With the inconsistencies of the reports:

• Viewing the “Show system info” link in a browser goes to a url with the path /?_wfsf=sysinfo&nonce=3d6c7501d5 which is run by the WordPress index.php, so the script is running in the same directory where the current .user.ini is located, and it doesn’t need to search up the directory tree to DOCUMENT_ROOT.
• Sending & exporting the diagnostics report is done via /wp-admin/admin-ajax.php, and because of the current issue, the .user.ini in the root is not found.

With PHP’s DOCUMENT_ROOT:

You can use php.ini to change where PHP looks, but by default it will not look to CONTEXT_DOCUMENT_ROOT until version 8 by the looks of their release documentation. Wordfence’s UI does not have the ability to change this, and the file will have to be edited manually.

The help pages that we pointed to before may not have any with exact steps for this case, but contain some good examples where you can have different values apply to different hosts in the same php.ini.

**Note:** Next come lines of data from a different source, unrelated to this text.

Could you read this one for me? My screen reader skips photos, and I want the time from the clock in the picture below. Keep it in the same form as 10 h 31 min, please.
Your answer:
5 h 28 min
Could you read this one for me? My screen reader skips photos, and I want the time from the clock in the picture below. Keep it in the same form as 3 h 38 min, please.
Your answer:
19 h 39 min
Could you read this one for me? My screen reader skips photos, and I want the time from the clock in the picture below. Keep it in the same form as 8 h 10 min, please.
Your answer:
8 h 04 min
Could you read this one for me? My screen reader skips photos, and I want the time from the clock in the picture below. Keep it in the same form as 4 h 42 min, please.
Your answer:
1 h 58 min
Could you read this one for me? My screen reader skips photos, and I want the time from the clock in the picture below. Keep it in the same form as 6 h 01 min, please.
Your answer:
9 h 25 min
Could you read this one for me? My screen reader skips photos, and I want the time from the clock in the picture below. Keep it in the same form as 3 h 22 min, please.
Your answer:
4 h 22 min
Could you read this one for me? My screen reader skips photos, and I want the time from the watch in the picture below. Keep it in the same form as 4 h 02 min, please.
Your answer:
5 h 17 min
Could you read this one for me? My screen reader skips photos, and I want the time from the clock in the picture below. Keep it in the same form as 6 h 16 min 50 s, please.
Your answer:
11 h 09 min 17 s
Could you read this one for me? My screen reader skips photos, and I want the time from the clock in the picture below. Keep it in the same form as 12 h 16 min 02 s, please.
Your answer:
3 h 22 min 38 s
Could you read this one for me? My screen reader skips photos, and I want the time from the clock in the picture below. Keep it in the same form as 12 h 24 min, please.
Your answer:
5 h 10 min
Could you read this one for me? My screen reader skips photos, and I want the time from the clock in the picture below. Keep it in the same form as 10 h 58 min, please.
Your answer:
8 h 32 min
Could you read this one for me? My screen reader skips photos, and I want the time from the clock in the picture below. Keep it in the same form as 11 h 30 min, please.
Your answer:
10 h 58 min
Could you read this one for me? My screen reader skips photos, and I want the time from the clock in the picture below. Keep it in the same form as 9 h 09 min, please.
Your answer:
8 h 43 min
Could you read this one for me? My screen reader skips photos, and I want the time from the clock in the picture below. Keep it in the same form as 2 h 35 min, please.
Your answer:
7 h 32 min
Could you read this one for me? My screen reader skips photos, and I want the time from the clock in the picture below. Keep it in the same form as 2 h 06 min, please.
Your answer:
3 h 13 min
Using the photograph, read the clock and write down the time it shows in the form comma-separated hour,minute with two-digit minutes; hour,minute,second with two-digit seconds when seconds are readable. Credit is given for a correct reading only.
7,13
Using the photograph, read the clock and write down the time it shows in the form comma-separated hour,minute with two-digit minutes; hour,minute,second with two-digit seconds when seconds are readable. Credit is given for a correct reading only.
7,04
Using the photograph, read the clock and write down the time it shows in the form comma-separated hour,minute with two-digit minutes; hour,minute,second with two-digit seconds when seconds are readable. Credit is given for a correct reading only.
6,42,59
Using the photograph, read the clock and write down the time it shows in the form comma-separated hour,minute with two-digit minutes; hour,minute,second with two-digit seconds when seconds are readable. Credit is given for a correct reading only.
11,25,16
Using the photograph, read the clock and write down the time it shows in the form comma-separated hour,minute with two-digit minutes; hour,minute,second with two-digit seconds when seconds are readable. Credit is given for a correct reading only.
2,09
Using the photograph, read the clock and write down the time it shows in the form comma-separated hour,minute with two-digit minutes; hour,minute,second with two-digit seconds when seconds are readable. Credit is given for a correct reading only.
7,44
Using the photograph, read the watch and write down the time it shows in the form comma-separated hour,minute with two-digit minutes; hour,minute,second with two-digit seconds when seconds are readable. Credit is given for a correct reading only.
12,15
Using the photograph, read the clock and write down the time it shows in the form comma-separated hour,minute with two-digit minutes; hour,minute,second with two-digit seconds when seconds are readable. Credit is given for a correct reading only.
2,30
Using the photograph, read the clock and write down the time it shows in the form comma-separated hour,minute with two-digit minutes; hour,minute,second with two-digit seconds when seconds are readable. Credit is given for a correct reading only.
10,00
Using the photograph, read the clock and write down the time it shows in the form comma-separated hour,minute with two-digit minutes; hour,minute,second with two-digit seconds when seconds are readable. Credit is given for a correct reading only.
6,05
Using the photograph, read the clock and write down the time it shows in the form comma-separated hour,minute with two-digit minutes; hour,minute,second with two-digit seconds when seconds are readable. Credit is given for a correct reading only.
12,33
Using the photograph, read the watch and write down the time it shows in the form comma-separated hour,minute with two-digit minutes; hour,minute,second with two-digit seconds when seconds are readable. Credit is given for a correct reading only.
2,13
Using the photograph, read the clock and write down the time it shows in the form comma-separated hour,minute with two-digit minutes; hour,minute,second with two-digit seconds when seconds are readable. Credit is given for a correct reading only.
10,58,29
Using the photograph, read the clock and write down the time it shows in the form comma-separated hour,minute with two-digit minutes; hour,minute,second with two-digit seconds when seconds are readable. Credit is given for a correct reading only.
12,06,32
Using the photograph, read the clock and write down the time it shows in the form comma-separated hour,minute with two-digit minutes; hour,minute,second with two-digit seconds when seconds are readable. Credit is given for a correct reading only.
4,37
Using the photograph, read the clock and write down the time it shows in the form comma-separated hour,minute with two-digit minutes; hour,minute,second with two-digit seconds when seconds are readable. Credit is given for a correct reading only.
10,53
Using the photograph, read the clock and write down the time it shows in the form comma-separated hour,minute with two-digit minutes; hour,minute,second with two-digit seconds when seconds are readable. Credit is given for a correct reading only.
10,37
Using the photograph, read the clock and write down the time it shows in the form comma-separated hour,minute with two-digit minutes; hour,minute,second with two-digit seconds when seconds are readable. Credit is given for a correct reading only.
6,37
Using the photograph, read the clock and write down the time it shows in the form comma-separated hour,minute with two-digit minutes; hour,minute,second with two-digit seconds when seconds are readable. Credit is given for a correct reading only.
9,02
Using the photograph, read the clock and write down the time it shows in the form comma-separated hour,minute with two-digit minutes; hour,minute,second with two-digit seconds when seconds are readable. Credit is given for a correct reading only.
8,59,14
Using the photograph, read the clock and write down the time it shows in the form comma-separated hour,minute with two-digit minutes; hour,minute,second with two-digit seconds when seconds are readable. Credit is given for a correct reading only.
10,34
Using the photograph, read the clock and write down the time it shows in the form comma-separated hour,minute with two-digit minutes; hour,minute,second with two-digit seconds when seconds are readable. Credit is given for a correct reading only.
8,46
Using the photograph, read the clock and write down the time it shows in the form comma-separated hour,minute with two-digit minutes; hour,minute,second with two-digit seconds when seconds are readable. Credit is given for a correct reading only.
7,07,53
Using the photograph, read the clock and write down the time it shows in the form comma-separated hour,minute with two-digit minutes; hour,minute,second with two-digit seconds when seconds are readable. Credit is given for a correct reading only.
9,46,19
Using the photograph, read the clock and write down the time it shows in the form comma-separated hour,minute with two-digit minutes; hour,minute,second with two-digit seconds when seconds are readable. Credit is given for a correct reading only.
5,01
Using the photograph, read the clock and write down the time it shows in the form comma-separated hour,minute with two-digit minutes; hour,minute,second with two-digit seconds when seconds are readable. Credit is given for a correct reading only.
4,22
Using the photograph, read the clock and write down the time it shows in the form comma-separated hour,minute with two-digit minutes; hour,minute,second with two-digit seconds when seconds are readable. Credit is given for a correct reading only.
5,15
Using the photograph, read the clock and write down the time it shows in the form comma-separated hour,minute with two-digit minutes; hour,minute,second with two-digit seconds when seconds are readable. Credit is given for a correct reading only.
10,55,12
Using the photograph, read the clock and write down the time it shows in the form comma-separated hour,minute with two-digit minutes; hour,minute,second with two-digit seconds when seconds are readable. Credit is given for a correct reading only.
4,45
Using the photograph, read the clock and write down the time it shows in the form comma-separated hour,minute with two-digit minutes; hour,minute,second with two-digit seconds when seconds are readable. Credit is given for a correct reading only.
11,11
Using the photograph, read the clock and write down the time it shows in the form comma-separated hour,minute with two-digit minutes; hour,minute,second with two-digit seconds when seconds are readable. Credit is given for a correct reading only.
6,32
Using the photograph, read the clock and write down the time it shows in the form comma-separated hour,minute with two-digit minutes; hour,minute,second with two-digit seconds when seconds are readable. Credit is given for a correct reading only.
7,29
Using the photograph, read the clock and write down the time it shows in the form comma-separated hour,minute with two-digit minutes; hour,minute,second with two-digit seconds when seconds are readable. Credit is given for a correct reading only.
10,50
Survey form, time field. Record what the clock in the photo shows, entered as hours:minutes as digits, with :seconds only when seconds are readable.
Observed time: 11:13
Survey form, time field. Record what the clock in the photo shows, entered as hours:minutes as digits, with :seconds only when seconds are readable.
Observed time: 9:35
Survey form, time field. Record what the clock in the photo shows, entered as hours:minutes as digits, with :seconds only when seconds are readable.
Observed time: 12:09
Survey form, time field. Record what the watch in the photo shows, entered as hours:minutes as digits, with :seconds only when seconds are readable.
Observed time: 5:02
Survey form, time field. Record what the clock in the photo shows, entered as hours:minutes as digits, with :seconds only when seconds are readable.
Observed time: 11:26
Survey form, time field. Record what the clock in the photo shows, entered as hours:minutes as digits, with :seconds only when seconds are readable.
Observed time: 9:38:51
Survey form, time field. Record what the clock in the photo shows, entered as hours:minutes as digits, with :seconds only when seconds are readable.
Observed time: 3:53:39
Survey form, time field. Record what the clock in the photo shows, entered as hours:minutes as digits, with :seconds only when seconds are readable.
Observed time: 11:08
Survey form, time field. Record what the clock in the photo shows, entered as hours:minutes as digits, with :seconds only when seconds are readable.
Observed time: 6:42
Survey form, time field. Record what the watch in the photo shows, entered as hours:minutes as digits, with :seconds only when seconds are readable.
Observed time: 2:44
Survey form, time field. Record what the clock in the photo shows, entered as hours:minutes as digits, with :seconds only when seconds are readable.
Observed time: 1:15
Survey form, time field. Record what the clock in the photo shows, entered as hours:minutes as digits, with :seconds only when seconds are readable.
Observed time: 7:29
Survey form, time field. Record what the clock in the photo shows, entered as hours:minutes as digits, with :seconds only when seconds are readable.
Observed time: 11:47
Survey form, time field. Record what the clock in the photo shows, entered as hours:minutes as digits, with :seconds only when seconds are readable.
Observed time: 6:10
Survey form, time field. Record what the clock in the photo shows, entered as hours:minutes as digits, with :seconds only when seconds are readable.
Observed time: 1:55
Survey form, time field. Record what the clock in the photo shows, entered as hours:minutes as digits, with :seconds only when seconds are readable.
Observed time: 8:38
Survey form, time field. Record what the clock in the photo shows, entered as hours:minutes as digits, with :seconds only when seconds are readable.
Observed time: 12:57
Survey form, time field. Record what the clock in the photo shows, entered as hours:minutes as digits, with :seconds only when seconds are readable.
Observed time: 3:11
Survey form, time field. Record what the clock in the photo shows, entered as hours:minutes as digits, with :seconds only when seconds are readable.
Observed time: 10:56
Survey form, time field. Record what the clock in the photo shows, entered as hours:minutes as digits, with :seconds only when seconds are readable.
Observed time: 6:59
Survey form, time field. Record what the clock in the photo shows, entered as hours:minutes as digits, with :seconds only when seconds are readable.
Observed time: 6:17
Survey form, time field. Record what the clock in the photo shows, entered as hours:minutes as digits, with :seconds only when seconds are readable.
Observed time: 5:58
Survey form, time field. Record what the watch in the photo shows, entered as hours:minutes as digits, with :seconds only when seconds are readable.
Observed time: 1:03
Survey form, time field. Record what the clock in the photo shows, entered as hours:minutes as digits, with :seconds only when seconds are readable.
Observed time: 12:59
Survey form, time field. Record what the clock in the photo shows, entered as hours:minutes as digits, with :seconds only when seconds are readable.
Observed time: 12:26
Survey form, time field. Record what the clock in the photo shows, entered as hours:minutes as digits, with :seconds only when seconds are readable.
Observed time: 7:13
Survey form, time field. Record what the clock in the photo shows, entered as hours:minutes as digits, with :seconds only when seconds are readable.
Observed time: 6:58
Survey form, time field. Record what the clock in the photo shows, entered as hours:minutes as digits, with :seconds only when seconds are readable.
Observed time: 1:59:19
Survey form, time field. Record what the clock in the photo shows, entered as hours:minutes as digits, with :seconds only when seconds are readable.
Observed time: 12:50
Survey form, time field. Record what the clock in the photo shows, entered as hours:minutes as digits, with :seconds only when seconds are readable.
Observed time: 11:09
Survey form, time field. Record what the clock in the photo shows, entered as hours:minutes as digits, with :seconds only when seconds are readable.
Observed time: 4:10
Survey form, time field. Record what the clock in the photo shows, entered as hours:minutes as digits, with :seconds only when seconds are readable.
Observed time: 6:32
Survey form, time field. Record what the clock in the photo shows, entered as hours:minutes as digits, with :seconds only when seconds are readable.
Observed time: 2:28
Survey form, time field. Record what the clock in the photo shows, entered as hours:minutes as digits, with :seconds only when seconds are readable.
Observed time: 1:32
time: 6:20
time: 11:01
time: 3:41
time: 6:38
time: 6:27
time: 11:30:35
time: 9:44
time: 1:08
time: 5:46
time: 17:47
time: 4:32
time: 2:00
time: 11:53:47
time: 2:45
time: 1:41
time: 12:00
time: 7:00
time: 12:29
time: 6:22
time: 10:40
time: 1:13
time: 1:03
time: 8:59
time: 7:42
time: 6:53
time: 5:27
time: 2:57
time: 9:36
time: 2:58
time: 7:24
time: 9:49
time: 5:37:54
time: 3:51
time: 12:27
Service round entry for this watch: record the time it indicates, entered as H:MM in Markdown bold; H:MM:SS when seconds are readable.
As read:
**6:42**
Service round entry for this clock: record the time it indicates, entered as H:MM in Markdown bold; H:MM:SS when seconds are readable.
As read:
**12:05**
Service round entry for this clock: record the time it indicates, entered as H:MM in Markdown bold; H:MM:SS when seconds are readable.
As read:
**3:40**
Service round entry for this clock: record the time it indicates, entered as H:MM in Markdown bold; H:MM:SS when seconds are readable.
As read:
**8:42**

https://www.wordfence.com/help/firewall/optimizing-the-firewall/

https://www.wordfence.com/help/firewall/optimizing-the-firewall/troubleshooting/

The latter includes example lines like [HOST=host1.example.com]

Thanks,

Peter.

Is there a directory that I can place an additional .user.ini (or a link) that wordfence WILL see in my case? ie, in /wp-admin or…?

========================

EDIT: Taking a shot in the dark, in /wp-admin I created a soft link to the full real path to the .user.ini.

Wordfence now recognizes the enhanced protection and it seems that works.

• This reply was modified 4 years, 4 months ago by caseybea.